One Killed, Many Wounded After Shooting Breaks Out Between Ukraine Special Forces And Pro-Russia Separatists

Tyler Durden's picture

"Ball is in Kiev's court." That is how we concluded our article yesterday reporting that Moscow won't accept force against demonstrators after Kiev warned it would use special forces to quell ongoing "terrorist" uprisings across cities in east Ukraine.

Predictably, Ukraine couldn't wait to shoot the ball right back at Russia and re-escalate (in hope that the west will finally stand up and side along the acting government in what continues to be a very foolish gambit) and early this morning local time, units of the Ukraine special forces started an anti-terrorist operation in eastern town of Slavyansk, where police station was seized yesterday by separatist protesters, as reported by the Interior Minister Arsen Avakov posts on Facebook, who also warned local residents to stay inside, saying separatist protesters have opened fire in direction of approaching special police units.

Moments later the operation turned deadly after at least one member of the special forces was killed and as many as 9 wounded, as well as an unknown number of casualties on the "separatist" side. But most importantly, Russia now has a pretext to step in and "defend" its ethnic population just as it warned it would do.

WSJ reports:

A Ukrainian special forces officer was killed and five others wounded Sunday in a gunbattle with heavily armed pro-Russian forces who had commandeered a police station in the eastern city of Slavyansk, Ukraine's top police official said.

 

The firefight erupted early Sunday as Ukrainian forces moved to clear the building where approximately 20 men dressed in camouflage had seized control the day before. Interior Minister Arsen Avakov said an unspecified number of the pro-Russian activists had been wounded in the exchange.

This wasn't the only casualty as other firefights broke out in close proximity to the first one.

In addition to the dead and wounded at the police station, Russia's Interfax news agency reported one person was killed and four others wounded in a gunfight at a checkpoint along the road leading from Slavyansk to the regional capital of Donetsk. The Slavyansk operation, dubbed an "antiterrorist action," involved Ukraine's state security service and military and police units from across the country, Mr. Avakov said. "May God be with them," Mr. Avakov wrote on his Facebook page early Sunday, announcing the operation had begun.

 

A short time later, he said that the men holed up inside the building had begun firing at the Ukrainian forces and urged residents in the center of the eastern Ukrainian city to remain indoors and away from their windows.

 

Residents reported seeing armored personnel carriers approaching the city and helicopters flying overhead. Russian television station Rossiya 24 reported that tires that had been used as a barricade in front of the building had been set on fire and black smoke could be seen above the city center.

 

The clash comes after pro-Russia protests spread Saturday in eastern Ukraine, with armed men, some in unmarked, military-style uniforms, moved to commandeer more government buildings.
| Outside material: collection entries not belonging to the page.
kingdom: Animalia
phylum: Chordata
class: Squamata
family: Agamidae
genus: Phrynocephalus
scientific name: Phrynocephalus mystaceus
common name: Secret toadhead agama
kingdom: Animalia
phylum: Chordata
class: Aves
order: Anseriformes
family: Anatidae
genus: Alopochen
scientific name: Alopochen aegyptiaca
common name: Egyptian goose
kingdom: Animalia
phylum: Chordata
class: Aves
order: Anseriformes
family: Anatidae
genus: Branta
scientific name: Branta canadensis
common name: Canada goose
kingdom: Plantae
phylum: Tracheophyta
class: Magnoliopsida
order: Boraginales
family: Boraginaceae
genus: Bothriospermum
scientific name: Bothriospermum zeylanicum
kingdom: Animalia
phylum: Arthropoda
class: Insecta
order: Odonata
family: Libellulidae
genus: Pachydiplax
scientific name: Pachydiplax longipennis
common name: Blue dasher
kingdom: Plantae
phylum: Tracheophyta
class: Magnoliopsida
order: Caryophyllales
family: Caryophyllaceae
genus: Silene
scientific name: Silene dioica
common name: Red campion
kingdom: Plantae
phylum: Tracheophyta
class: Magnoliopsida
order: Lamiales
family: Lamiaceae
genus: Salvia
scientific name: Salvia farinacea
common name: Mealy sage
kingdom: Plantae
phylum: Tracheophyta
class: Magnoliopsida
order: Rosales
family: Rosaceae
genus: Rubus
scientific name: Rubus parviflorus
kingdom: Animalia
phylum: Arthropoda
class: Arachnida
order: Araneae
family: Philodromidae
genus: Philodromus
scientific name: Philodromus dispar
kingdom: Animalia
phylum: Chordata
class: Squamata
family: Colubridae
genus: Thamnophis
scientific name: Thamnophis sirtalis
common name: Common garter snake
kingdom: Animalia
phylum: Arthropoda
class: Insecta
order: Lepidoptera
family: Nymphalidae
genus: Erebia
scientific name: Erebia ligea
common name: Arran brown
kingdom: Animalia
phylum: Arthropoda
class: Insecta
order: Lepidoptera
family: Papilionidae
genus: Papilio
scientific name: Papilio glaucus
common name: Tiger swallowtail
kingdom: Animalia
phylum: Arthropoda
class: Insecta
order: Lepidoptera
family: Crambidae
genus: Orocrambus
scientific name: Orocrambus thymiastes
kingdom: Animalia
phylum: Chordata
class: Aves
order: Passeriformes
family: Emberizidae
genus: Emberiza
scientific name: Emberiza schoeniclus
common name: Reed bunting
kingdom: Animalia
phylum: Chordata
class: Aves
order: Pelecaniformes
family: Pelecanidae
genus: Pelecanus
So now that Ukraine has had its official warning by Lavrov, which it openly ignored, and commenced a crack down on the separatist forces, who may well have been camouflaged Russian army units just like in the Crimea scenario, Kremlin now sees itself fully in its right to cross the border and "defend" people in the east. To be sure, NATO and the west will hardly share Russia's interpretation of events which only means that the situation will further escalate some more.

And if not in Slavyansk, there are more than enough other cities that allow both sides to escalate into lethal gunfights. Reuters reports:

Separatist protesters on Sunday seized control of the mayor's office in the town of Mariupol, eastern Ukraine, on the Azov Sea, local media said.

 

The protesters entered the building following a rally involving about 1,000 people demonstrating in favor of the creation of a separate republic in eastern Ukraine, a local journalist for the newspaper Priazovsky Worker said.

 

Police did not try to stop them. They entered the offices, took down the Ukrainian flag and were erecting barricades outside the building, the journalist said.

A photo from Mariupol:

As we said earlier, if this is merely a gambit by Kiev to provoke western nations into action, it will likely fail. Poland PM Tusk explained why earlier when speaking on Polish radio Zet on events in the Ukraine, when he said that he’s “concerned” there is “relatively little will” in EU, other countries to “strongly support Ukraine. Nobody accepts Crimea annexation, but nobody wants to head for sharp conflict. Which also means Poland itself is isolated in a potential expansion next: Tusk said it’s important Russia doesn’t threaten Poland’s security "we need to know how to mobilize international community." Hopefully it will have more success than Ukraine.

Sure enough, the best the west can mobilize was and continues to be nothing more than harsh language.

Something Putin knows too well and continues to capitalize on.